I have commented before about the dangers of Europe's future gas dependency on Russia- and the potential for Russia to use energy as a strategic weapon. However this week has seen the emergence of a different crisis and, perhaps as a Liberal, a more predictable one at that. As Edward Lucas notes in the Economist today, the discovery of a Russian gas shortfall opens up the prospect, not of Russia as a dangerous supplier, but of Russia being unable to supply at all.
Why should this be predictable to a Liberal?

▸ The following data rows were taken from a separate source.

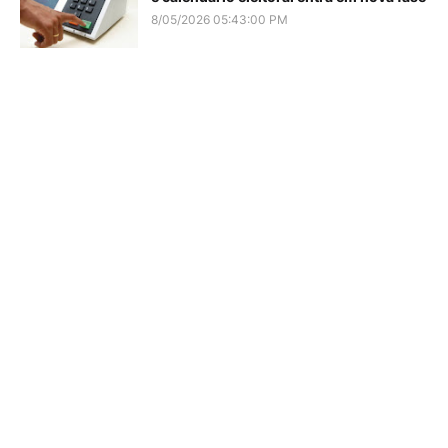
8/05/2026 05:43:00 PM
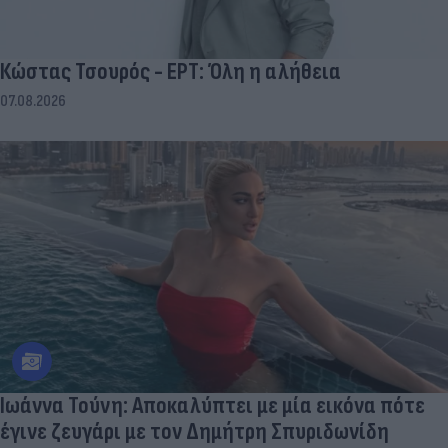
Κώστας Τσουρός - ΕΡΤ: Όλη η αλήθεια
07.08.2026
Ιωάννα Τούνη: Αποκαλύπτει με μία εικόνα πότε
έγινε ζευγάρι με τον Δημήτρη Σπυριδωνίδη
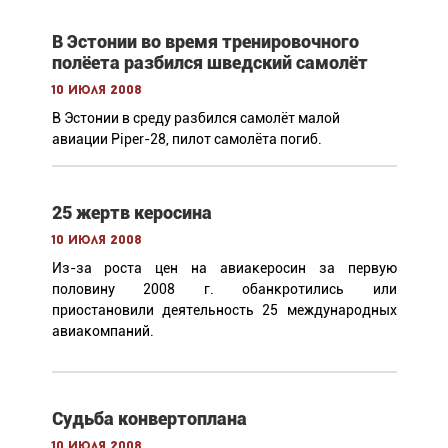
В Эстонии во время тренировочного
полёета разбился шведский самолёт
10 июля 2008
В Эстонии в среду разбился самолёт малой
авиации Piper-28, пилот самолёта погиб.
25 жертв керосина
10 июля 2008
Из-за роста цен на авиакеросин за первую
половину 2008 г. обанкротились или
приостановили деятельность 25 международных
авиакомпаний.
Судьба конвертоплана
10 июля 2008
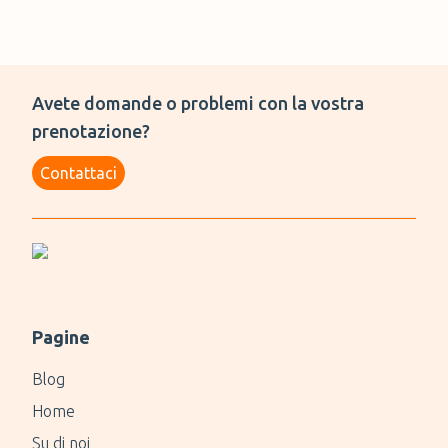
Avete domande o problemi con la vostra
prenotazione?
Contattaci
Pagine
Blog
Home
Su di noi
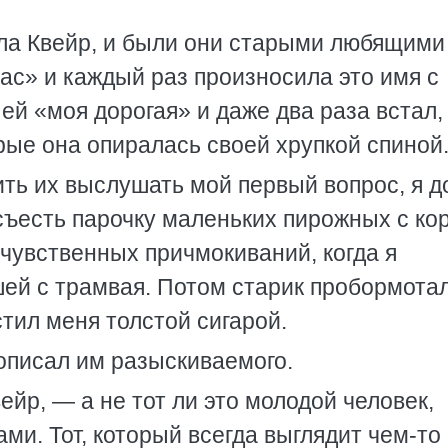
ыла Квейр, и были они старыми любящими
ас» и каждый раз произносила это имя с
ей «моя дорогая» и даже два раза встал,
рые она опиралась своей хрупкой спиной
ть их выслушать мой первый вопрос, я 
съесть парочку маленьких пирожных с ко
чувственных причмокиваний, когда я
шей с трамвая. Потом старик пробормота
стил меня толстой сигарой.
 описал им разыскиваемого.
йр, — а не тот ли это молодой человек,
ми. Тот, который всегда выглядит чем-то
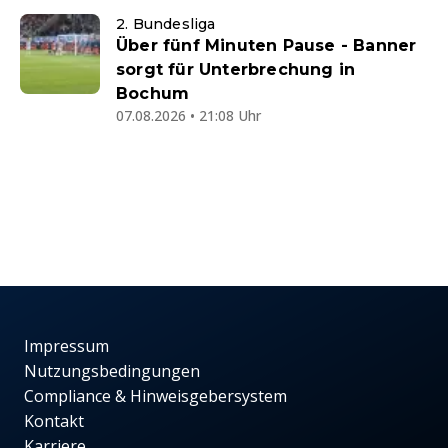
2. Bundesliga
Über fünf Minuten Pause - Banner
sorgt für Unterbrechung in
Bochum
07.08.2026 • 21:08 Uhr
Impressum
Nutzungsbedingungen
Compliance & Hinweisgebersystem
Kontakt
Karriere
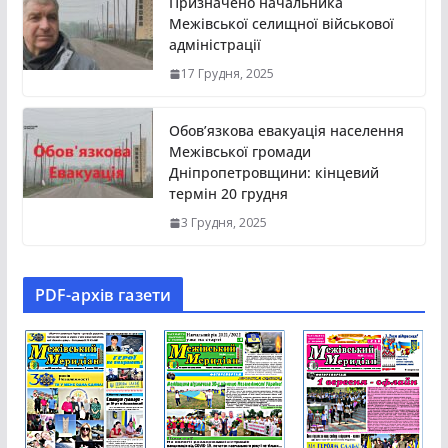
Призначено начальника
Межівської селищної військової
адміністрації
17 Грудня, 2025
Обов’язкова евакуація населення
Межівської громади
Дніпропетровщини: кінцевий
термін 20 грудня
3 Грудня, 2025
PDF-aрхів газети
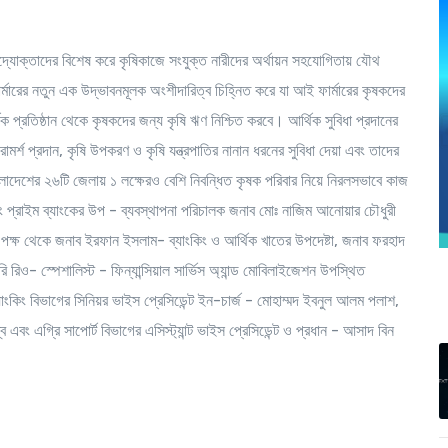
উদ্যোক্তাদের বিশেষ করে কৃষিকাজে সংযুক্ত নারীদের অর্থায়ন সহযোগিতায় যৌথ
র্মারের নতুন এক উদ্ভাবনমূলক অংশীদারিত্ব চিহ্নিত করে যা আই ফার্মারের কৃষকদের
 প্রতিষ্ঠান থেকে কৃষকদের জন্য কৃষি ঋণ নিশ্চিত করবে। আর্থিক সুবিধা প্রদানের
মর্শ প্রদান, কৃষি উপকরণ ও কৃষি যন্ত্রপাতির নানান ধরনের সুবিধা দেয়া এবং তাদের
াংলাদেশের ২৬টি জেলায় ১ লক্ষেরও বেশি নিবন্ধিত কৃষক পরিবার নিয়ে নিরলসভাবে কাজ
এবং প্রাইম ব্যাংকের উপ - ব্যবস্থাপনা পরিচালক জনাব মোঃ নাজিম আনোয়ার চৌধুরী
ের পক্ষ থেকে জনাব ইরফান ইসলাম- ব্যাংকিং ও আর্থিক খাতের উপদেষ্টা, জনাব ফরহাদ
রিও- স্পেশালিস্ট - ফিন্যান্সিয়াল সার্ভিস অ্যান্ড মোবিলাইজেশন উপস্থিত
কিং বিভাগের সিনিয়র ভাইস প্রেসিডেন্ট ইন-চার্জ - মোহাম্মদ ইবনুল আলম পলাশ,
এবং এগ্রি সাপোর্ট বিভাগের এসিস্ট্যান্ট ভাইস প্রেসিডেন্ট ও প্রধান - আসাদ বিন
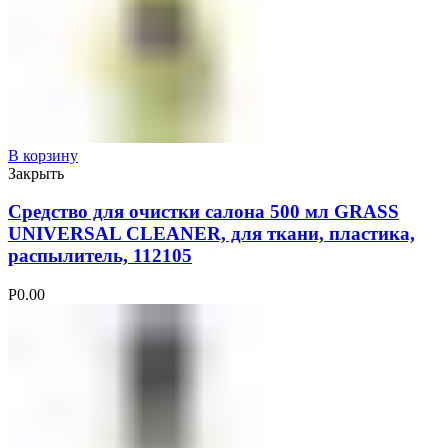
В корзину
Закрыть
Средство для очистки салона 500 мл GRASS
UNIVERSAL CLEANER, для ткани, пластика,
распылитель, 112105
Р
0.00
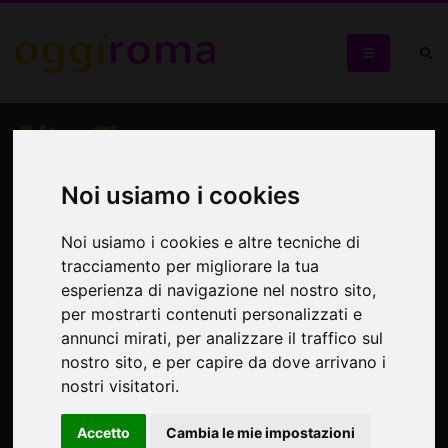
AltreCine
La rassegna di documentari cinesi indipendenti
Noi usiamo i cookies
Noi usiamo i cookies e altre tecniche di
tracciamento per migliorare la tua
esperienza di navigazione nel nostro sito,
per mostrarti contenuti personalizzati e
annunci mirati, per analizzare il traffico sul
nostro sito, e per capire da dove arrivano i
nostri visitatori.
Accetto
Cambia le mie impostazioni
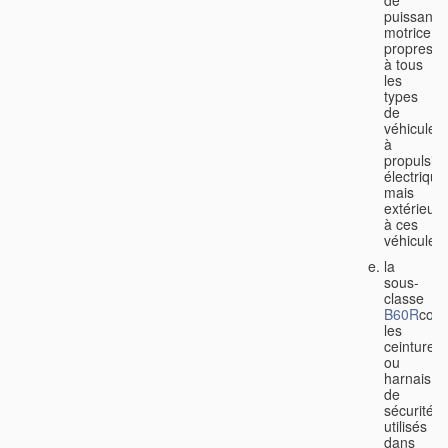
de
puissance
motrice
propres
à tous
les
types
de
véhicules
à
propulsio
électrique
mais
extérieurs
à ces
véhicules;
la
sous-
classe
B60R
couv
les
ceintures
ou
harnais
de
sécurité
utilisés
dans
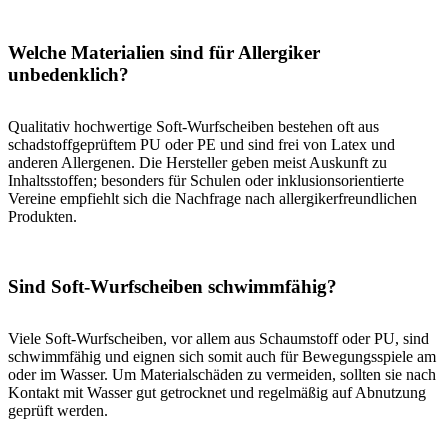
Welche Materialien sind für Allergiker
unbedenklich?
Qualitativ hochwertige Soft-Wurfscheiben bestehen oft aus
schadstoffgeprüftem PU oder PE und sind frei von Latex und
anderen Allergenen. Die Hersteller geben meist Auskunft zu
Inhaltsstoffen; besonders für Schulen oder inklusionsorientierte
Vereine empfiehlt sich die Nachfrage nach allergikerfreundlichen
Produkten.
Sind Soft-Wurfscheiben schwimmfähig?
Viele Soft-Wurfscheiben, vor allem aus Schaumstoff oder PU, sind
schwimmfähig und eignen sich somit auch für Bewegungsspiele am
oder im Wasser. Um Materialschäden zu vermeiden, sollten sie nach
Kontakt mit Wasser gut getrocknet und regelmäßig auf Abnutzung
geprüft werden.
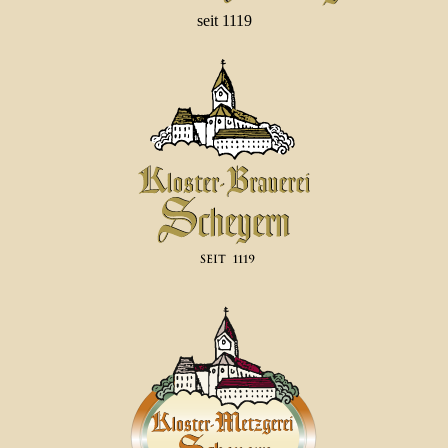
seit 1119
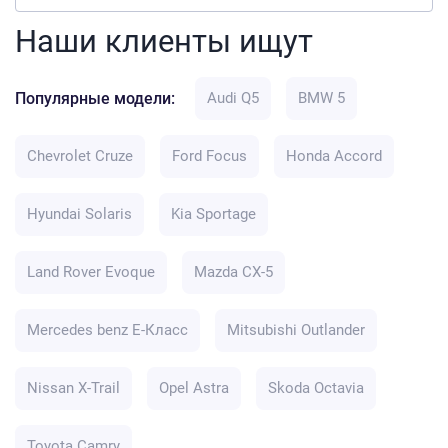
Наши клиенты ищут
Популярные модели:
Audi Q5
BMW 5
Chevrolet Cruze
Ford Focus
Honda Accord
Hyundai Solaris
Kia Sportage
Land Rover Evoque
Mazda CX-5
Mercedes benz E-Класс
Mitsubishi Outlander
Nissan X-Trail
Opel Astra
Skoda Octavia
Toyota Camry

Why, simple, the structure of the Russian energy industry as two state controlled behemoths, instead as free market entities has destroyed the efficiency of both operations. Investment has been misdirected and the result is that instead of bringing on new gas fields, Russia has run off old fields, and failed to invest in new transit infrastructure. Meanwhile the country has increased the use of gas in the domestic market. The consequence is that Gazprom will not be able to deliver the gas that it has contracted either to the domestic market or to the overseas markets. Putin will not want to take the electoral punishment that the interruptions to domestic supplies would give him. The consequence will be erratic supplies elsewhere.
Meanwhile, where new energy supplies are being opened up- in the Sahkalin-2 fields that Shell is developing, further disputes threaten the entire basis of international investment in the country. Unless Russia honours its contracts, the fact is that it will not get access to the technology that it needs to bring on new oil and gas fields, nor to increase capacity in existing fields, which have had their geology damaged by Soviet drilling techniques.
In the face of the gathering storm in European-Russian relations, few in the British government will want to take up the case of the dead Mr. Litvinenko. However, whether the British government desires it or not, it will be his ghost that speaks loudest at the deliberations this coming week.